WRITTEN EXERCISE 1 -
Render everything in the listing from its start down to the line containing "List each element's" as a Markdown table with the columns No. and Line, skipping blank lines and leaving out the pictures.

SELECTED EXTRACT -

::::

Radio Aras wishes all of you a happy and successful new year
HAPPY NOROUZ
Thursday, March 19, 1998
NCR Publishes A New Book
The Foreign Affairs Committee of the National Council of
Resistance of Iran published a new book entitled: "Legacy of A Misguided
Policy: U.S. State Department's 'good-will gesture' to Iran's mullahs at
Resistance's expense."
The book's back cover reads: "This book is an attempt to explain
the political background and motives that led to the U.S. State
Department's inclusion of the Mojahedin in its list of "foreign terrorist
organizations." The move fits into a pattern of attempts to mollify the
ruling mullahs in Iran, an appeasement that is itself the legacy of a
misguided policy that has haunted the U.S. approach to Iran for four
decades. It is time for the U.S. to abandon this failed policy and adopt a
firm and resolute Iran policy. The United States must recognize the right
of the Iranian people to overthrow the theocratic dictatorship and
establish peace and democracy in their country."
More Executions in Iran, Iran Zamin News Agency, March 18
The Geneva office of the National Council of Resistance of Iran
issued a statement today indicating that four men were hanged in public in
Sari, northern Iran. The executions took place in the beginning of March
under the pretext of punishing drug traffickers.
According to the statement, a few days earlier, the clerical
regime's Prosecutor General had announced that the punishment for drug
traffickers had increased between two to ten-fold.
While the highest officials are directly involved in consumption,
trade and distribution of drugs, the mullahs seek to step up repression by
widespread arrests and executions under the pretext of drug trafficking in
a bid to curb social protests.
The NCR said that the clerical regime has announced at least 20
executions in the state-run press since the beginning of 1998.
Kinkel Vows To Deal Personally With Iran Over Jailed German Convicted To
Death, Agence France Presse, March 18
BONN-German Foreign Minister Klaus Kinkel said in an interview
published Wednesday that he would take charge personally of the case
involving a German man found guilty in Iran of having an "illicit"
relationship with an Iranian Moslem woman.
The court said the conviction of businessman Helmut Hofer, 56, was
justified because he was not a Moslem. According to Bonn, Hofer was
sentenced to death in January. Tehran has implicitly confirmed the death
sentence.

::::

RECORDS FOR PROCESSING -

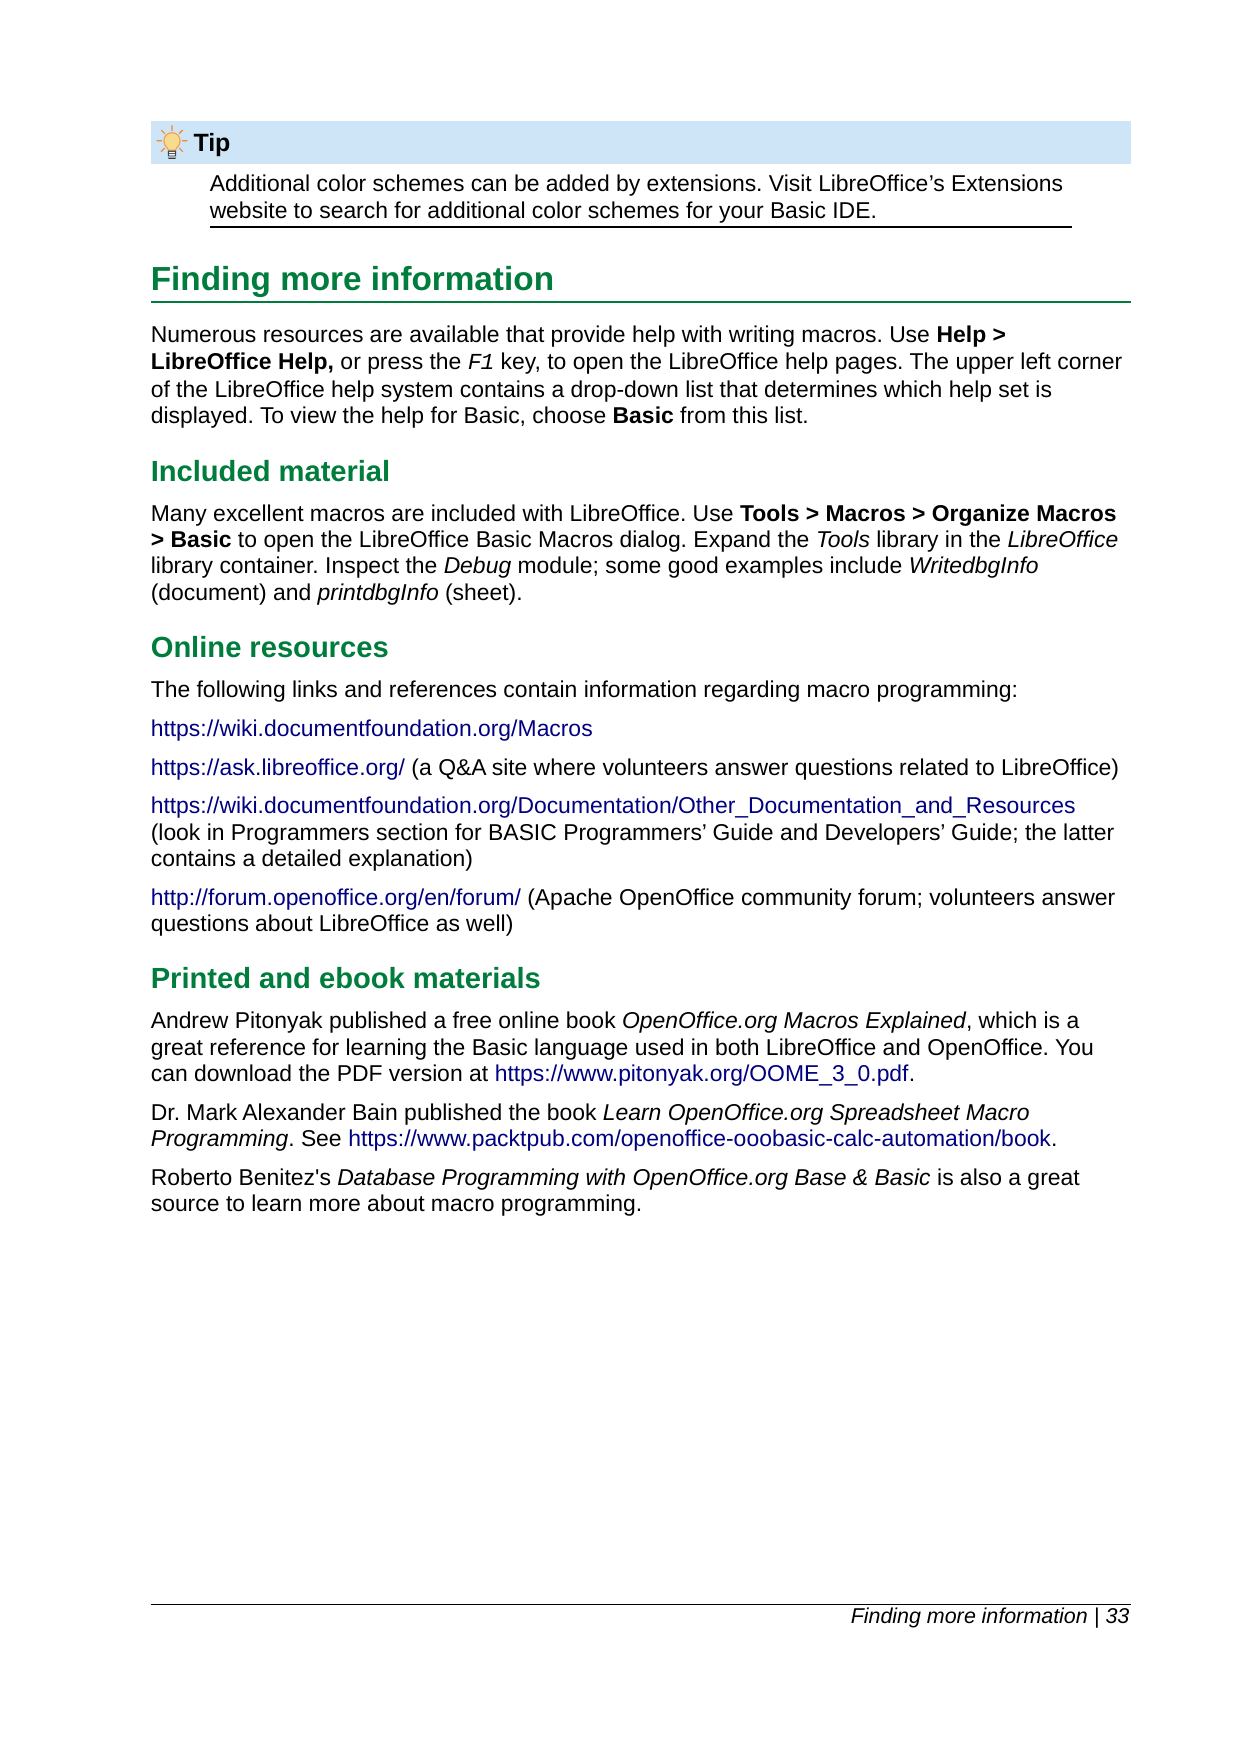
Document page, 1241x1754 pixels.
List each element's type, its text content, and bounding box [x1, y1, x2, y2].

subtitle Online resources [151, 630, 1131, 663]
subtitle Included material [151, 454, 1131, 487]
text Additional color schemes can be added by extensions. Visit LibreOffice’s Extensions website to search for additional color schemes for your Basic IDE. [209, 170, 1072, 228]
list https://ask.libreoffice.org/ (a Q&A site where volunteers answer questions related to LibreOffice) [151, 753, 1131, 780]
subtitle Printed and ebook materials [151, 961, 1131, 995]
text Dr. Mark Alexander Bain published the book Learn OpenOffice.org Spreadsheet Macro Programming. See https://www.packtpub.com/openoffice-ooobasic-calc-automation/book. [151, 1099, 1131, 1152]
text Roberto Benitez's Database Programming with OpenOffice.org Base & Basic is also a great source to learn more about macro programming. [151, 1164, 1131, 1217]
list https://wiki.documentfoundation.org/Macros [151, 714, 1131, 741]
text Andrew Pitonyak published a free online book OpenOffice.org Macros Explained, which is a great reference for learning the Basic language used in both LibreOffice and OpenOffice. You can download the PDF version at https://www.pitonyak.org/OOME_3_0.pdf. [151, 1007, 1131, 1086]
text Numerous resources are available that provide help with writing macros. Use Help > LibreOffice Help, or press the F1 key, to open the LibreOffice help pages. The upper left corner of the LibreOffice help system contains a drop-down list that determines which help set is displayed. To view the help for Basic, choose Basic from this list. [151, 321, 1131, 429]
text https://wiki.documentfoundation.org/Documentation/Other_Documentation_and_Resources (look in Programmers section for BASIC Programmers’ Guide and Developers’ Guide; the latter contains a detailed explanation) [151, 792, 1131, 871]
subtitle Tip [151, 121, 1131, 164]
subtitle Finding more information [151, 259, 1131, 301]
text Many excellent macros are included with LibreOffice. Use Tools > Macros > Organize Macros > Basic to open the LibreOffice Basic Macros dialog. Expand the Tools library in the LibreOffice library container. Inspect the Debug module; some good examples include WritedbgInfo (document) and printdbgInfo (sheet). [151, 499, 1131, 605]
list The following links and references contain information regarding macro programming: [151, 676, 1131, 702]
text http://forum.openoffice.org/en/forum/ (Apache OpenOffice community forum; volunteers answer questions about LibreOffice as well) [151, 884, 1131, 937]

::::

WRITTEN EXERCISE 2 -
Rewrite everything in the Iran news digest from "While the highest" down to "beginning of 1998.", substituting "official media" for "state-run press".

CORRECT RESULT 1 -
| No. | Line |
|---|---|
| 1 | Document page, 1241x1754 pixels. |
| 2 | List each element's type, its text content, and bounding box [x1, y1, x2, y2]. |

CORRECT RESULT 2 -
While the highest officials are directly involved in consumption,
trade and distribution of drugs, the mullahs seek to step up repression by
widespread arrests and executions under the pretext of drug trafficking in
a bid to curb social protests.
The NCR said that the clerical regime has announced at least 20
executions in the official media since the beginning of 1998.